La question de l'accès aux fiches divisait les Chambres fédérales depuis mars. Initialement, le National aurait voulu que les demandes de renseignement continuent de transiter par le Préposé fédéral à la protection des données. Les personnes qui souhaitent savoir si elles apparaissent dans les dossiers du Service de renseignements (SRC) de la Confédération pourront lui adresser directement leur demande.

Le SRC pourra néanmoins refuser la consultation des dossiers si des intérêts prépondérants l'exigent, en cas de terrorisme par exemple.
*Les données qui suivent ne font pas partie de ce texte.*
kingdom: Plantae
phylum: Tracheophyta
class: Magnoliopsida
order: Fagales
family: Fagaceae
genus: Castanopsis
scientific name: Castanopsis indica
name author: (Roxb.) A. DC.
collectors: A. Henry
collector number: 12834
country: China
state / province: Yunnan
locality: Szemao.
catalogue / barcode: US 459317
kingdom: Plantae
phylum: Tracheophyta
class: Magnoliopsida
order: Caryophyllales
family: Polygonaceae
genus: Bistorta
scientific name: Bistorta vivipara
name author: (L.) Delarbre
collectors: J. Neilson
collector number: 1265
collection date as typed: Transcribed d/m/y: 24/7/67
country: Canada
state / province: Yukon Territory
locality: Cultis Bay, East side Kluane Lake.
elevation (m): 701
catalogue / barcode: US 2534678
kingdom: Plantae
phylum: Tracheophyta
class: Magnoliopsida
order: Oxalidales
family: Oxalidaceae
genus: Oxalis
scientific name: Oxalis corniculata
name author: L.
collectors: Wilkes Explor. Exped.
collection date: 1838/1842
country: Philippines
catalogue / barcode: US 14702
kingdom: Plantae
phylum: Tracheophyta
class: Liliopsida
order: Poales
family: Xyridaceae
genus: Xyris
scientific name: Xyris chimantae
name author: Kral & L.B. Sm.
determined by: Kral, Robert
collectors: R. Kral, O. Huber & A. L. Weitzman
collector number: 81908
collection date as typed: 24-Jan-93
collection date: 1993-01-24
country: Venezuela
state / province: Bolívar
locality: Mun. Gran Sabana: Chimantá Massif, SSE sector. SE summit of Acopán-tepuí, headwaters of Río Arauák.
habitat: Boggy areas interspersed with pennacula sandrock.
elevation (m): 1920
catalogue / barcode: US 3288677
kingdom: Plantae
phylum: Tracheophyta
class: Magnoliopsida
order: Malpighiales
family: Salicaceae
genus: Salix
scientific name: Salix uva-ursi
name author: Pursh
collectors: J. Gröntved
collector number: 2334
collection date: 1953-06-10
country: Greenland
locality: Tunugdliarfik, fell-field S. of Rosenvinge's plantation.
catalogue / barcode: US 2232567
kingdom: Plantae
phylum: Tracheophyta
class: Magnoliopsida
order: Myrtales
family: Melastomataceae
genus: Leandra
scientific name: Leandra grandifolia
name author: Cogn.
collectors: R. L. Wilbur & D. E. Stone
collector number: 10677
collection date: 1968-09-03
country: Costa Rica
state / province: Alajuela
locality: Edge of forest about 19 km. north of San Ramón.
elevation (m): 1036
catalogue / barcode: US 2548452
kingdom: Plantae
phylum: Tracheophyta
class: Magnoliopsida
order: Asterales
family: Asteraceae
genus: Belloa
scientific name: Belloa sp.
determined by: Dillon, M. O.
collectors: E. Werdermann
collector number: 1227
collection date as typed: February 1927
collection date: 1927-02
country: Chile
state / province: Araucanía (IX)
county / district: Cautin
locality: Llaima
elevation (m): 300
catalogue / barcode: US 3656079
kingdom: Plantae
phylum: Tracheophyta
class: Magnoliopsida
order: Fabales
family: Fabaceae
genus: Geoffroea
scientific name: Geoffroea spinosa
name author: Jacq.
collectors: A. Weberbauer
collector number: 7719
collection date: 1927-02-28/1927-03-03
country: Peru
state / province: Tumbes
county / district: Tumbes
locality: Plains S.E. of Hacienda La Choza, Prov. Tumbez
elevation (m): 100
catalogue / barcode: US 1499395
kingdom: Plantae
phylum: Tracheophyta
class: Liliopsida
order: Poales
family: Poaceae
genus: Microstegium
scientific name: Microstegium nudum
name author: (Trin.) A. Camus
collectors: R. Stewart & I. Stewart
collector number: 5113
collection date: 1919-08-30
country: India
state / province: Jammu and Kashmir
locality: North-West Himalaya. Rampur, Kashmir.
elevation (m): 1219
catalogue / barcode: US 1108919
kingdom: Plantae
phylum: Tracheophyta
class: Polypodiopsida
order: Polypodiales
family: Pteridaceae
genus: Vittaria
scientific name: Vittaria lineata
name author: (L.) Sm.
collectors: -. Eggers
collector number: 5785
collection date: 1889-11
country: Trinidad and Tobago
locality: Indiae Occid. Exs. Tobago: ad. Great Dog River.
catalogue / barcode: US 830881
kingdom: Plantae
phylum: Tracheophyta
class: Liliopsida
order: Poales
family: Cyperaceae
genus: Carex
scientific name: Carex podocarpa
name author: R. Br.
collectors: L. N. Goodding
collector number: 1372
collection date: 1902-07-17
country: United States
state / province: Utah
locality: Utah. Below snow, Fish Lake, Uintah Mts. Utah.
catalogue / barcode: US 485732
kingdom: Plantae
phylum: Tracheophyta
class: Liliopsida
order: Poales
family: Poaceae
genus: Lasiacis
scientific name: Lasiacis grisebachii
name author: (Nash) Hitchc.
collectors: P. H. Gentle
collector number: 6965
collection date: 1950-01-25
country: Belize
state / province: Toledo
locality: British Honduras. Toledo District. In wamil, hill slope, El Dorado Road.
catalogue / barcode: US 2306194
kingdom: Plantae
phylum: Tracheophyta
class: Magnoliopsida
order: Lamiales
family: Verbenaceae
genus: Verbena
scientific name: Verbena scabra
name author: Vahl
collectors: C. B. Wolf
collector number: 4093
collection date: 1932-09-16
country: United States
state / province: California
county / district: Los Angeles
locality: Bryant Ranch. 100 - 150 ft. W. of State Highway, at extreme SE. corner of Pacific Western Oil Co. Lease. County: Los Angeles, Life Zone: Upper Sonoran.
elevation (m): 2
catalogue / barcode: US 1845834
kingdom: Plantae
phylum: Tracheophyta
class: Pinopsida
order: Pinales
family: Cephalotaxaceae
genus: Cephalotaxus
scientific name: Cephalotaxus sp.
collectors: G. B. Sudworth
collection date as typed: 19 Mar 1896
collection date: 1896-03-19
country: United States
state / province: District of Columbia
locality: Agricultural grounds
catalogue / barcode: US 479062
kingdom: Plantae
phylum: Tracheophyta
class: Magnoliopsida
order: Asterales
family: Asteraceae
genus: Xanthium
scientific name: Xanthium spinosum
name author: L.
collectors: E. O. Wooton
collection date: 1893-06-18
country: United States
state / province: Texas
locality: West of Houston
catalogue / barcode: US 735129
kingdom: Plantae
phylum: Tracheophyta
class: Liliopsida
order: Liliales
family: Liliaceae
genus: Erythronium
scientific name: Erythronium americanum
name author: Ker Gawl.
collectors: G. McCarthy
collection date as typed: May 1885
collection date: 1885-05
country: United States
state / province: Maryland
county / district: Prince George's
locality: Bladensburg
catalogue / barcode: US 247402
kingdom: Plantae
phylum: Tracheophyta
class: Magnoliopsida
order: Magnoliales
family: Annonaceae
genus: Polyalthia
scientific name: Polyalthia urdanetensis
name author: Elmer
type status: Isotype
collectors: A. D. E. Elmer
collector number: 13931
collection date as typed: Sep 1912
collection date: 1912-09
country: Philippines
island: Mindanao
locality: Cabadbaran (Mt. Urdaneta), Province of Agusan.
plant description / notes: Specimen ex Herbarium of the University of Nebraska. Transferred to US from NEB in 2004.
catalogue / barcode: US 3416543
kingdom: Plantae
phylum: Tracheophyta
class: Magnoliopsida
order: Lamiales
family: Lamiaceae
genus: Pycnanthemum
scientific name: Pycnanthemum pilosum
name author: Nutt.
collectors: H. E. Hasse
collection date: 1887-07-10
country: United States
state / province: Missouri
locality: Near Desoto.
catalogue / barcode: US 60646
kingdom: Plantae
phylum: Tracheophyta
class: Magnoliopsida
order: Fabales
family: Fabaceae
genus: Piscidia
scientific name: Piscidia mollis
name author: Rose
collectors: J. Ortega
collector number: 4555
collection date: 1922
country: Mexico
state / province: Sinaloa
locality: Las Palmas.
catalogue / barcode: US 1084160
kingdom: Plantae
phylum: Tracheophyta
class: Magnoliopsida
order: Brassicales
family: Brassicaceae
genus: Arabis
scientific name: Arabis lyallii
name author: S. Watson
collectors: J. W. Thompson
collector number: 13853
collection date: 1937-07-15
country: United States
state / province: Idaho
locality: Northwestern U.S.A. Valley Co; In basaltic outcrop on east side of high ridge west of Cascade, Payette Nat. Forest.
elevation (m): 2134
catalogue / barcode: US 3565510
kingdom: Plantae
Les voies de recours passeront par le Préposé à la protection des données et le Tribunal administratif fédéral.

Transmises à l'étranger

Autre innovation apportée par la révision, des données du Service de renseignement pourront être transmises à des autorités étrangères ou des services privés à titre exceptionnel.

Le gouvernement demeurera l'autorité compétente pour interdire toute activité servant à propager des agissements liés au terrorisme ou à l'extrémisme violent. Les Chambres fédérales n'ont pas voulu attribuer cette responsabilité au chef du Département de justice et police.

Réforme en profondeur

La révision a été expurgée des dispositions les plus contestées qui avaient conduit à l'échec d'un premier projet. Les chapitres autorisant la surveillance des communications ou l'installation de micros dans des lieux privés ont été sortis du texte et font l'objet d'un nouveau projet qui devrait être transmis l'an prochain au Parlement.

Le Conseil fédéral tient à l'utilisation de logiciels-espions pour surveiller la téléphonie mobile et le trafic internet en vue d'élucider des infractions graves. Face aux critiques, il prévoit de limiter strictement le recours à ce moyen.